EXERCISE DETAILS => Below are the entries; count how many lines contain the word "elbow" and reply with that number alone.

-*-

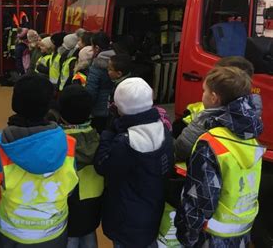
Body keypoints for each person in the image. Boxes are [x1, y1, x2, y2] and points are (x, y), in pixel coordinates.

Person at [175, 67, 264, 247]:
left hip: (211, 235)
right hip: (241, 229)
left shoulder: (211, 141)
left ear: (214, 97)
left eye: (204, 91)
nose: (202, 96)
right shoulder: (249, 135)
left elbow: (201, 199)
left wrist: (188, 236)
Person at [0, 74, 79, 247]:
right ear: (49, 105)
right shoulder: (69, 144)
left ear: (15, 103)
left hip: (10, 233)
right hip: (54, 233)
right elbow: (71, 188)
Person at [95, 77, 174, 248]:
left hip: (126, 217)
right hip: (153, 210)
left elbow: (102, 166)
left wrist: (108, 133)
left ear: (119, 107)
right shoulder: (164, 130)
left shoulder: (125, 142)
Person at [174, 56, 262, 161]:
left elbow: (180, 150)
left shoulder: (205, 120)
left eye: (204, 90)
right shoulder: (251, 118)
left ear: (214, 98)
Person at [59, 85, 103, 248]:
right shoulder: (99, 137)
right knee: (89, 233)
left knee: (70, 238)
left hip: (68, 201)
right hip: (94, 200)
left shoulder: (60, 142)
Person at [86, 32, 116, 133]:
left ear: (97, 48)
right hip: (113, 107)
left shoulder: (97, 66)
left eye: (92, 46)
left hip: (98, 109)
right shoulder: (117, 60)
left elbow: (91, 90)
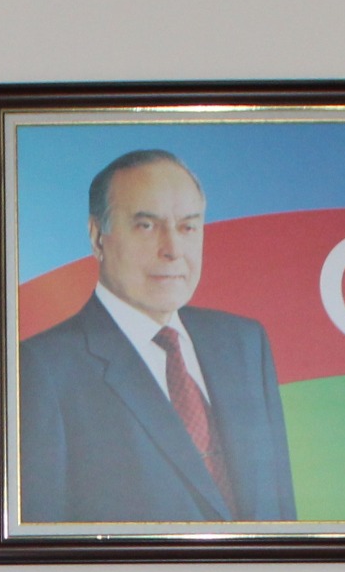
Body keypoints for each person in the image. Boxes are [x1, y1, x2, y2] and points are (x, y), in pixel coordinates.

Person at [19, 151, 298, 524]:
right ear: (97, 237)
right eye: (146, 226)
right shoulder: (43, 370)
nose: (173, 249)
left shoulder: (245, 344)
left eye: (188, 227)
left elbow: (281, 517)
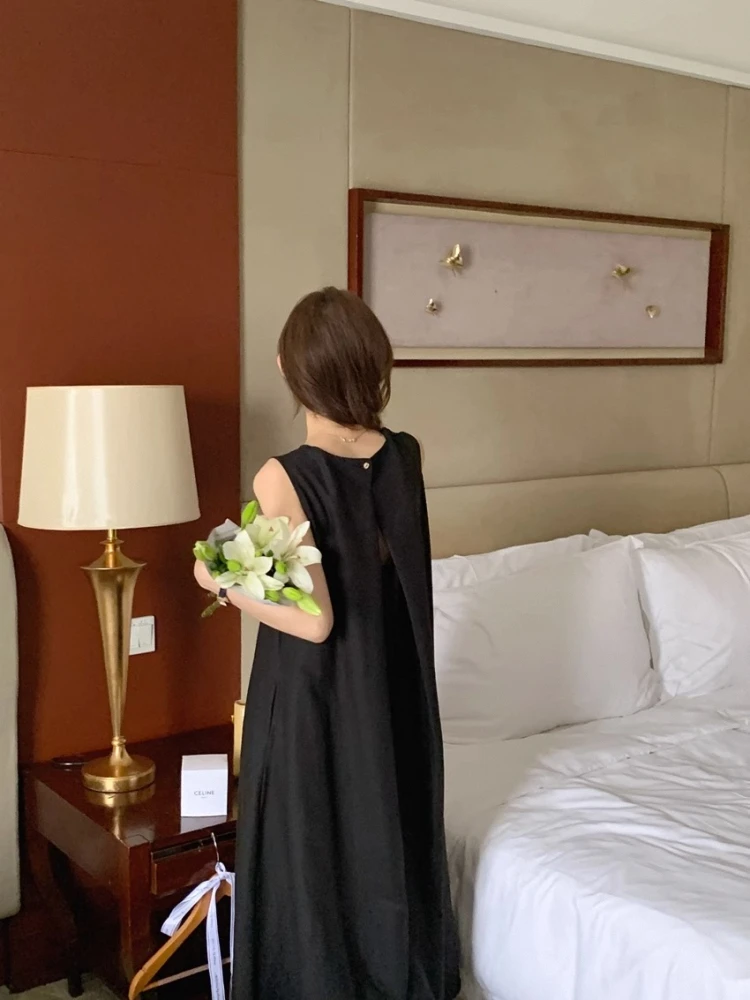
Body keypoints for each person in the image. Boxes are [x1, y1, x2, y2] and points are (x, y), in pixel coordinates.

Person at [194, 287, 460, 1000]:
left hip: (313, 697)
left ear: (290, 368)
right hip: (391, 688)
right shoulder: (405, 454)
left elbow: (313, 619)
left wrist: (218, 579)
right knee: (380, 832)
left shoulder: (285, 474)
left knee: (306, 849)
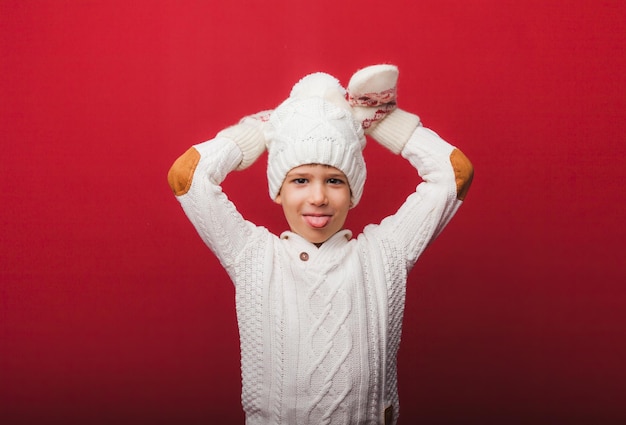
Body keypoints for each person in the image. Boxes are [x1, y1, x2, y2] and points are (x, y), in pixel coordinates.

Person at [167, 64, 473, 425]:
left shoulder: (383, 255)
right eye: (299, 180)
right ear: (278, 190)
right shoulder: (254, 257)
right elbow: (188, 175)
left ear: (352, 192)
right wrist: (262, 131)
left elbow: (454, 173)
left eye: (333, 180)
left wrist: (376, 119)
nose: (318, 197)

-*-

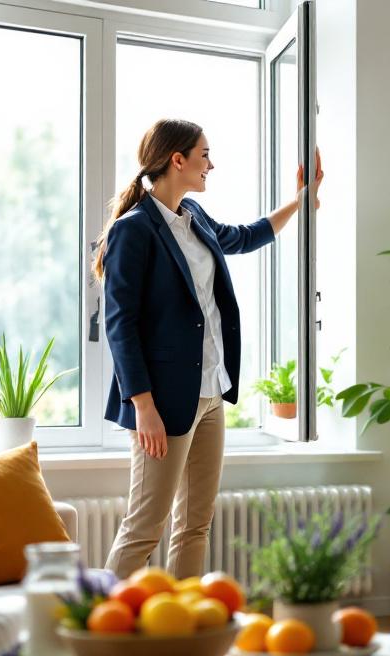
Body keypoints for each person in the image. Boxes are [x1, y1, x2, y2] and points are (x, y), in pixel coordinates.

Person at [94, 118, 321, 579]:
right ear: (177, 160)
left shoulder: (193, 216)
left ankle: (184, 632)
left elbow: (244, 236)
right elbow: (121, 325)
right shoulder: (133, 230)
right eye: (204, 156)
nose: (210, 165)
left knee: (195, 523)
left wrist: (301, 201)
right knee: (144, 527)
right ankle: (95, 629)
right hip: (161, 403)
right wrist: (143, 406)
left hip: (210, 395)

-*-

TASK SOLUTION => 11